[Start of Attachment]

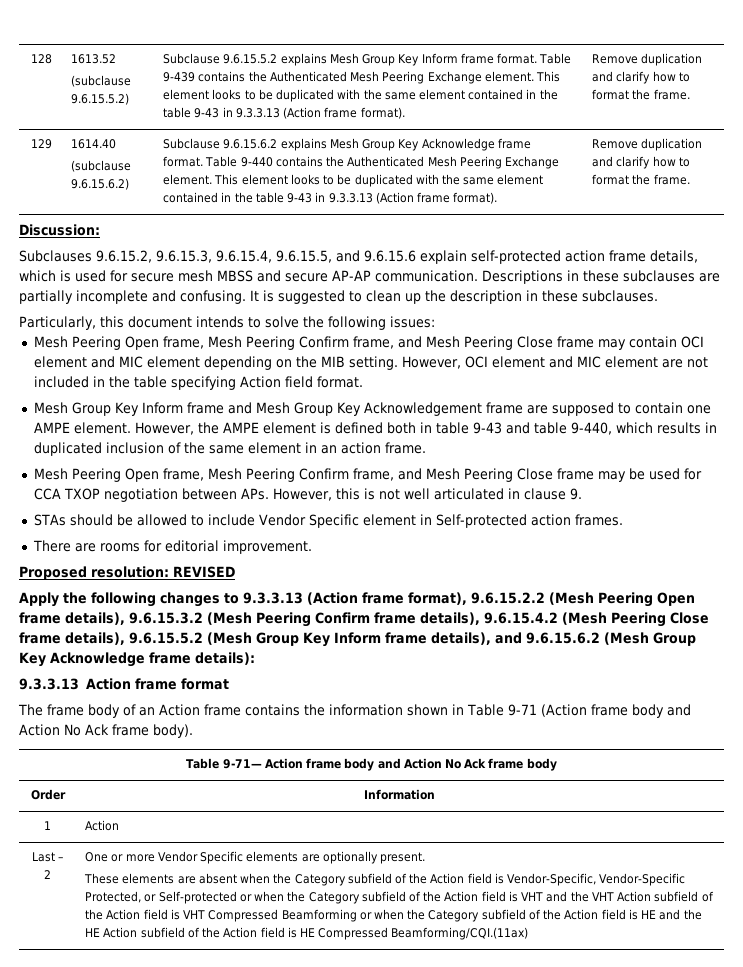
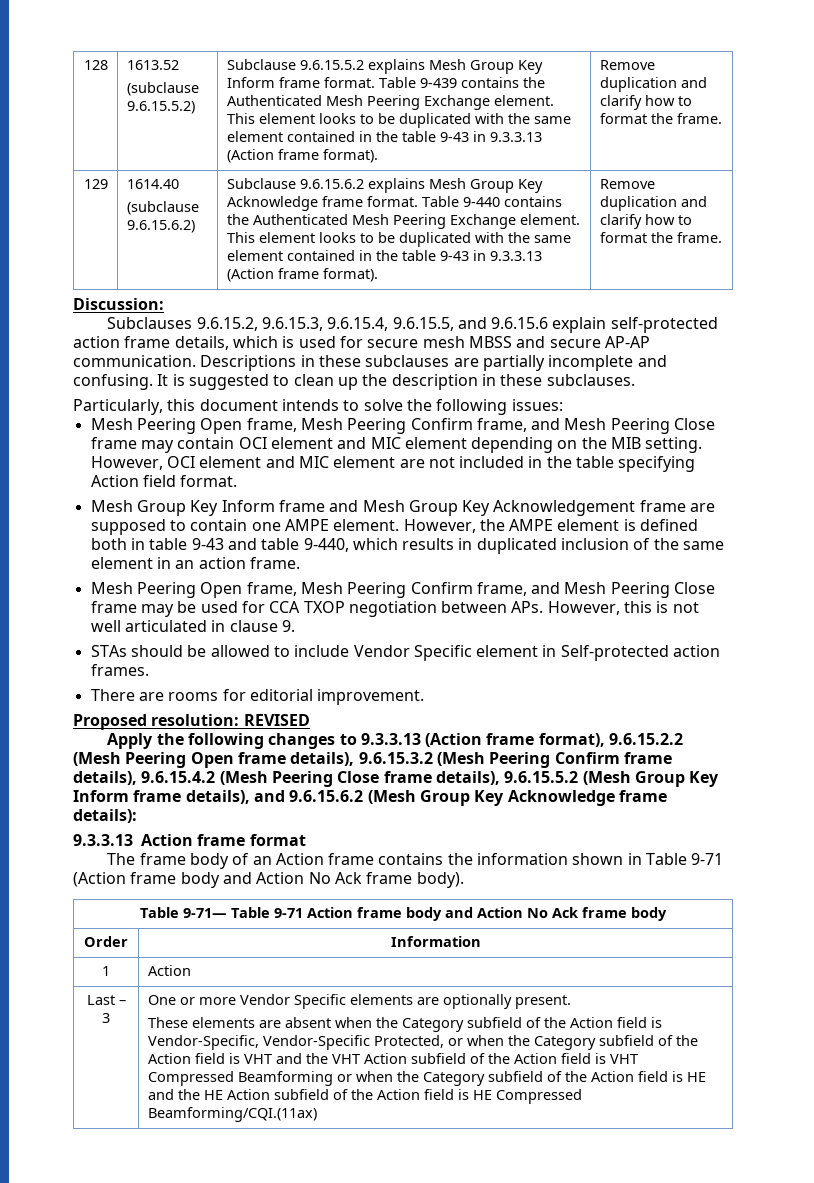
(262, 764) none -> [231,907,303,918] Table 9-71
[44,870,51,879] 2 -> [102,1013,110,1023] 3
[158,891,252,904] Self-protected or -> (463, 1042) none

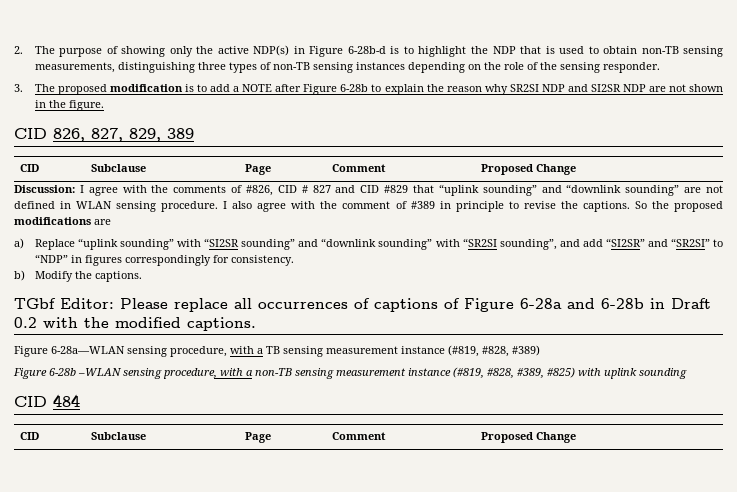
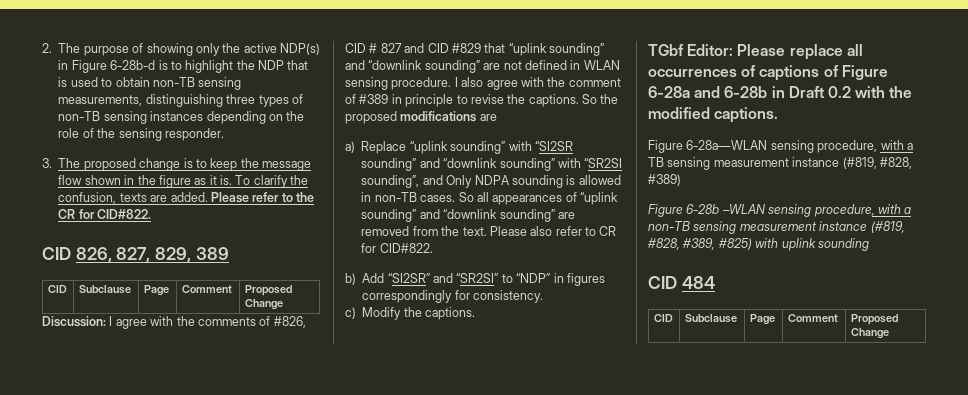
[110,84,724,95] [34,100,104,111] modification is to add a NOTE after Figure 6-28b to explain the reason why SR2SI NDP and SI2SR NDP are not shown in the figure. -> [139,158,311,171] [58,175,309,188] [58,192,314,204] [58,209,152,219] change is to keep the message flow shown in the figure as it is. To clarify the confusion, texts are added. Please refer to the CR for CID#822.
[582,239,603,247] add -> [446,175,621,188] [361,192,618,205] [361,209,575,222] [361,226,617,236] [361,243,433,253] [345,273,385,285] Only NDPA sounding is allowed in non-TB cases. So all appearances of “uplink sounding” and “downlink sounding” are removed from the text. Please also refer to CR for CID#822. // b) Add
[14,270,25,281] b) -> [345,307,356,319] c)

[End of Attachment]

* _Problem to work on_
Each line containing the word "none" needs to be copied from the data above.

* _Written solution_
(262, 764) none -> [231,907,303,918] Table 9-71
[158,891,252,904] Self-protected or -> (463, 1042) none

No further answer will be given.